On venait de clôturer un groupe qui s’appelait les Teckels, on avait arrêté au mois de mai, pendant la canicule de 2002. Je me suis dit pour la première fois : « Je vais former un groupe ! », alors qu’à chaque fois on m’avait invité à rejoindre un projet déjà existant. On a commencé avec Manu à la basse, Marc à la batterie et Nicus qui était déjà guitariste dans sept groupes différents. On a commencé à répéter en formation classique basse, guitare, batterie, voix, mais on s’est vite ennuyés, puis Fred, qui avait un vieux synthé qui trainait sous son lit, nous a proposé de venir poser du synthé sur quelques morceaux et ça ne s’est pas passé du tout comme ça devait se passer : il a joué sur quasiment tous les morceaux ! J’étais vraiment parti pour faire mon dernier groupe, un truc à la Joy Division, The Fall, faire trois/quatre concerts par an, puis arrêter. J’avais déjà un peu plus de trente ans. Au final, ça a un peu mieux fonctionné qu’on l’aurait pensé…

 

Tu as parlé des synthés et du côté électronique, c’est bien mis en avant dans votre musique, notamment dans des ponts et des intros. Je pense par exemple au morceau Too Many Questions, est-ce un peu votre signe distinctif ? 

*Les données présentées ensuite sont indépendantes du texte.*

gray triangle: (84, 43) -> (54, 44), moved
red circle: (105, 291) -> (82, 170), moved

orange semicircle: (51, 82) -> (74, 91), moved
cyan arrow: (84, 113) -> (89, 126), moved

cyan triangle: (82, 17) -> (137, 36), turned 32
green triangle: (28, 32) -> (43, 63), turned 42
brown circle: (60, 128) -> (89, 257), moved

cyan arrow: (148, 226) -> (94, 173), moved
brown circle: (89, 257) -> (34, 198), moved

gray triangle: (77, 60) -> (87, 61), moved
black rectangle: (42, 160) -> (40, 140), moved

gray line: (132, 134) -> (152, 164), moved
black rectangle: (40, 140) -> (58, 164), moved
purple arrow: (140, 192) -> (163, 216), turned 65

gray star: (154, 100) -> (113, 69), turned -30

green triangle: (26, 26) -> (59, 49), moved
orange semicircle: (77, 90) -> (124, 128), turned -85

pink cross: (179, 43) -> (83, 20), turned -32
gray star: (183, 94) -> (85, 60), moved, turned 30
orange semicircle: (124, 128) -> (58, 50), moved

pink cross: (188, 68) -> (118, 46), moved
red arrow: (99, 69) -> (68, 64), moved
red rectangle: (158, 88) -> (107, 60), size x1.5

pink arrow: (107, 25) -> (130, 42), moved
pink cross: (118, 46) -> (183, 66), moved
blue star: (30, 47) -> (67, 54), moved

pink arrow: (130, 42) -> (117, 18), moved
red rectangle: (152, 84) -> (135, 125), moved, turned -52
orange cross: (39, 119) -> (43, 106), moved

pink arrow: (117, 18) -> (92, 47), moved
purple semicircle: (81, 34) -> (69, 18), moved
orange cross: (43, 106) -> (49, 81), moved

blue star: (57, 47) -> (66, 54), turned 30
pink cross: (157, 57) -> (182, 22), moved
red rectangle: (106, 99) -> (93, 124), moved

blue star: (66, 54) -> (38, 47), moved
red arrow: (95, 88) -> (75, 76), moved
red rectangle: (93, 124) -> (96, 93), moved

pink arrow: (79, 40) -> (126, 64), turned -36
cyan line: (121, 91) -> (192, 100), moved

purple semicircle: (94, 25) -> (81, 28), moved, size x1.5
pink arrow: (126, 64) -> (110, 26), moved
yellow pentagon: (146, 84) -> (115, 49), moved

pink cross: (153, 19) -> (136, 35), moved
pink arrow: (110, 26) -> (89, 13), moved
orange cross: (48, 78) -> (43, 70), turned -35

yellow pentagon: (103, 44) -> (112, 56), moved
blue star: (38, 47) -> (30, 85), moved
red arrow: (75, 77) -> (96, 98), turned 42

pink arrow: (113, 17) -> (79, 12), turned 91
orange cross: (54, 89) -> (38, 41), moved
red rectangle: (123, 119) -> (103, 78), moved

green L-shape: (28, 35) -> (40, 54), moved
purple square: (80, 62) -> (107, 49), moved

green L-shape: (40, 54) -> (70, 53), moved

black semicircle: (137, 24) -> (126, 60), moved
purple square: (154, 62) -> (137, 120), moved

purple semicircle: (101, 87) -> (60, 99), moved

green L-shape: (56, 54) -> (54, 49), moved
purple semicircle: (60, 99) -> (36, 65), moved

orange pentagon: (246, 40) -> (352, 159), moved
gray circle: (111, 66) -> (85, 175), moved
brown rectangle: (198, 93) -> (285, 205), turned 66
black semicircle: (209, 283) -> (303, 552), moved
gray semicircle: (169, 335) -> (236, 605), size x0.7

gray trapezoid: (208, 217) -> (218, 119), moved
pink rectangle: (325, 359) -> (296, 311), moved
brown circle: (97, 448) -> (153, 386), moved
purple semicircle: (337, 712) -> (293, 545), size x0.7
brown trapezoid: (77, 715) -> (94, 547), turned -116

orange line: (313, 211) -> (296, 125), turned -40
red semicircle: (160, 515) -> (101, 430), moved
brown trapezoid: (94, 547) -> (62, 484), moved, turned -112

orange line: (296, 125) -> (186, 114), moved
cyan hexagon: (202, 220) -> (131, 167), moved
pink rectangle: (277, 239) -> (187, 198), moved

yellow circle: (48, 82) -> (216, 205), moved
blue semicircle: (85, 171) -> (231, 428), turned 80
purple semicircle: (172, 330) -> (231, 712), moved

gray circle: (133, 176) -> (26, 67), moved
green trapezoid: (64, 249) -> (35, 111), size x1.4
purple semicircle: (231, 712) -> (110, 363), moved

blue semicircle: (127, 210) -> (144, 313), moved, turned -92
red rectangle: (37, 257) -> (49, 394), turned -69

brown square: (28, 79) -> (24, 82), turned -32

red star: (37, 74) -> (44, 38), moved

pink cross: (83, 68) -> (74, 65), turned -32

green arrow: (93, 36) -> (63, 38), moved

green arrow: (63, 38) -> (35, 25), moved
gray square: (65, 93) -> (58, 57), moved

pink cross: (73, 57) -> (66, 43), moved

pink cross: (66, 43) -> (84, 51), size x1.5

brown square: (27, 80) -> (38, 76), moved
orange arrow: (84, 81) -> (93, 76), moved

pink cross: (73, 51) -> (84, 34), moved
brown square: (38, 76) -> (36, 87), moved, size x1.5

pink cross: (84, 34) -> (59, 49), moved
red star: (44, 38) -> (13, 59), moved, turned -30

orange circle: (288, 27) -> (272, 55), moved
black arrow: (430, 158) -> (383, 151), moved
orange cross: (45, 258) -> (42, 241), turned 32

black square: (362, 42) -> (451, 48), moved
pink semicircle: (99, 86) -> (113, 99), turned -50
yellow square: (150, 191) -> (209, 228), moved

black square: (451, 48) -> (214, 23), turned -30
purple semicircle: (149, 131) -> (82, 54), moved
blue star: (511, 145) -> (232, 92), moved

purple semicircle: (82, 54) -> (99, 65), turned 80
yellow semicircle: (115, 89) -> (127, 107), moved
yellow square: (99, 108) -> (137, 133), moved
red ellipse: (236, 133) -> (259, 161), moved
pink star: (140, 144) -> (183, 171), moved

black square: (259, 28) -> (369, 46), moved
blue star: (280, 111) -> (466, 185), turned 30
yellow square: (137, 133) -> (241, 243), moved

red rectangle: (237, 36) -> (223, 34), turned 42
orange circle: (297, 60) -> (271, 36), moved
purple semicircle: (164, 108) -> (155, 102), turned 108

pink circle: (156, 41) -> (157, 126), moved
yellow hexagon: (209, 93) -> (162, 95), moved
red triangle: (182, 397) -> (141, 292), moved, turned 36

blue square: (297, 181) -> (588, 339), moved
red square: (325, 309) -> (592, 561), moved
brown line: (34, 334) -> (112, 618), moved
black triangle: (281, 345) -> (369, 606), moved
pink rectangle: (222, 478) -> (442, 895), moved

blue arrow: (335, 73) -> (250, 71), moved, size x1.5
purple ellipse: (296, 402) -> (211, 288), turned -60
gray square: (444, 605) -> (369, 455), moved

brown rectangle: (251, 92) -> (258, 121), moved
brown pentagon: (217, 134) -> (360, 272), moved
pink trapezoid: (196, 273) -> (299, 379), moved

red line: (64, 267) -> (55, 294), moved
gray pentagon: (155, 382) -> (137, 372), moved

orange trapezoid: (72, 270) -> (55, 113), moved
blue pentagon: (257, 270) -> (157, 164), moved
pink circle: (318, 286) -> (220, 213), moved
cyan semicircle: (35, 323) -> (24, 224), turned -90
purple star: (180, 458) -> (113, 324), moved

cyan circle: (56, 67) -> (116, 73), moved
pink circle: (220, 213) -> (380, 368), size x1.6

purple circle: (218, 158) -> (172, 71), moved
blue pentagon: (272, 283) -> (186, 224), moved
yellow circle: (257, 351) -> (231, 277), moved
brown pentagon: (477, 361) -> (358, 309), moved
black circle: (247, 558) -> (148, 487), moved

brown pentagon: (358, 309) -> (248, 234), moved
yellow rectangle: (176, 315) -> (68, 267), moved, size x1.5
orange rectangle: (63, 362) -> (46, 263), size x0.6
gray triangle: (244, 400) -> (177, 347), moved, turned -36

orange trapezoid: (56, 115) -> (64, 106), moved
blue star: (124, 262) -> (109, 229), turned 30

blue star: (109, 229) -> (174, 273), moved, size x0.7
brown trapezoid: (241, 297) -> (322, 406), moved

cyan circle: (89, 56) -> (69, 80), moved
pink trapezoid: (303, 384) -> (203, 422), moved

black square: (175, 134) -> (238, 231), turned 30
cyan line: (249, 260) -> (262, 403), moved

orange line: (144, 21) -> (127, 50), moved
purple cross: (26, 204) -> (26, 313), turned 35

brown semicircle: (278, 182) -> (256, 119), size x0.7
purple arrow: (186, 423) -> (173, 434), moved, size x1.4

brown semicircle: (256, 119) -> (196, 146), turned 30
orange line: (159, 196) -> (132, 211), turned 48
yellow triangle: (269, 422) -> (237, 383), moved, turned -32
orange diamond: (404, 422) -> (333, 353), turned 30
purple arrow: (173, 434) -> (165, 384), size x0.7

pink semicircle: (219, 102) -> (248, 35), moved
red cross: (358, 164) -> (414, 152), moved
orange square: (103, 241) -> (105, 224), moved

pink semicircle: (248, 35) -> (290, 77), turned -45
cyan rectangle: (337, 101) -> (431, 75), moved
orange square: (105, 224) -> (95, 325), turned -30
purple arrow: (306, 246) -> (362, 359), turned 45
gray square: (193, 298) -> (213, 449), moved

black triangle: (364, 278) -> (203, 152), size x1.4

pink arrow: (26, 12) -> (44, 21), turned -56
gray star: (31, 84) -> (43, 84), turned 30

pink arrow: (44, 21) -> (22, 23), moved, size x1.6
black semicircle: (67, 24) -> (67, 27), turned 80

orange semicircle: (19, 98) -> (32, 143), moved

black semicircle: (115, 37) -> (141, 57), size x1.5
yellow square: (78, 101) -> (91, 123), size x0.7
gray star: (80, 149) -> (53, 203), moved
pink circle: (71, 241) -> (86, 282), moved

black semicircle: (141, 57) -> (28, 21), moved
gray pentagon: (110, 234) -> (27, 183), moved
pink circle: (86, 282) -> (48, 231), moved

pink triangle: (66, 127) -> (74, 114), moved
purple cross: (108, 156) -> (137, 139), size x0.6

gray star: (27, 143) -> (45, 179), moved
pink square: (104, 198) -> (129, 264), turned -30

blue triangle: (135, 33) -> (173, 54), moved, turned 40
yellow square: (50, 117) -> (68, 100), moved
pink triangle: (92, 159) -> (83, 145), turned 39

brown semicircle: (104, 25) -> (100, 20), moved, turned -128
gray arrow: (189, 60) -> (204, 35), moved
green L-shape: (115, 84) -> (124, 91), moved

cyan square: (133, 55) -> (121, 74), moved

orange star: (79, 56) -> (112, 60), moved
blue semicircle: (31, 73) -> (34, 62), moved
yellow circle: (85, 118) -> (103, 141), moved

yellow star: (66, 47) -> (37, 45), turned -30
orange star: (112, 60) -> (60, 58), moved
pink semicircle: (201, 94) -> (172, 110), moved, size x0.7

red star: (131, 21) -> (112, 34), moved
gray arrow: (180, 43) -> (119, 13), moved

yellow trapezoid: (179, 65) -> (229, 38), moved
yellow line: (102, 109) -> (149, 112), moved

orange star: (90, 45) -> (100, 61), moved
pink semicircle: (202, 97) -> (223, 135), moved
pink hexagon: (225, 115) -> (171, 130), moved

Je pense que si on avait pas eu de synthé, on serait morts en fait, on serait tombés dans une solution un peu rock à la Warsaw, qui faisait qu’avec le son de guitare et ma voix, ça aurait vite fait une espèce de clone un peu ridicule. Les synthés, c’est un truc complètement assumé, et pour Too Many Question, On the Rise et No Trouble, c’est devenu un peu comme nos Ace of Spades de Motorhead à nous, on les fait systématiquement.

 

Pensez-vous toujours être dans l’idée musicale de départ ou avez-vous un peu changé de cap ?

On se pose pas trop de questions là-dessus. Comme on est pas des miraculeux de la technique, on fait ce qu’on peut, déjà. Ce qu’on dit toujours en interview, c’est qu’on ne fait pas ce qu’on aimerait entendre mais surtout ce qu’on a envie ! C’est le principe de la liberté dans le rock’n’roll, surtout venant d’un milieu un peu punk, on a fait tout ce qu’on voulait. La preuve, c’est qu’on a même fait des morceaux de type dark folk comme Arrows of Arrogance, ou bien Dying City qui fait très électronique. On fait ce qu’on a envie, après faut pas que ce soit un orchestre de baloche qui fait tous les styles du monde non plus, on est pas Canteloup sur TF1 !

 

Sur votre dernier album, So Cold Streams, tu chantes deux chansons en français. Tu t’y étais déjà essayé sur l’EP Autour de Toi sorti en 2016. Bizarrement, 90 % des groupes de rock français chantent en anglais. Comment ça s’est passé pour toi ? Comment l’as-tu ressenti ? 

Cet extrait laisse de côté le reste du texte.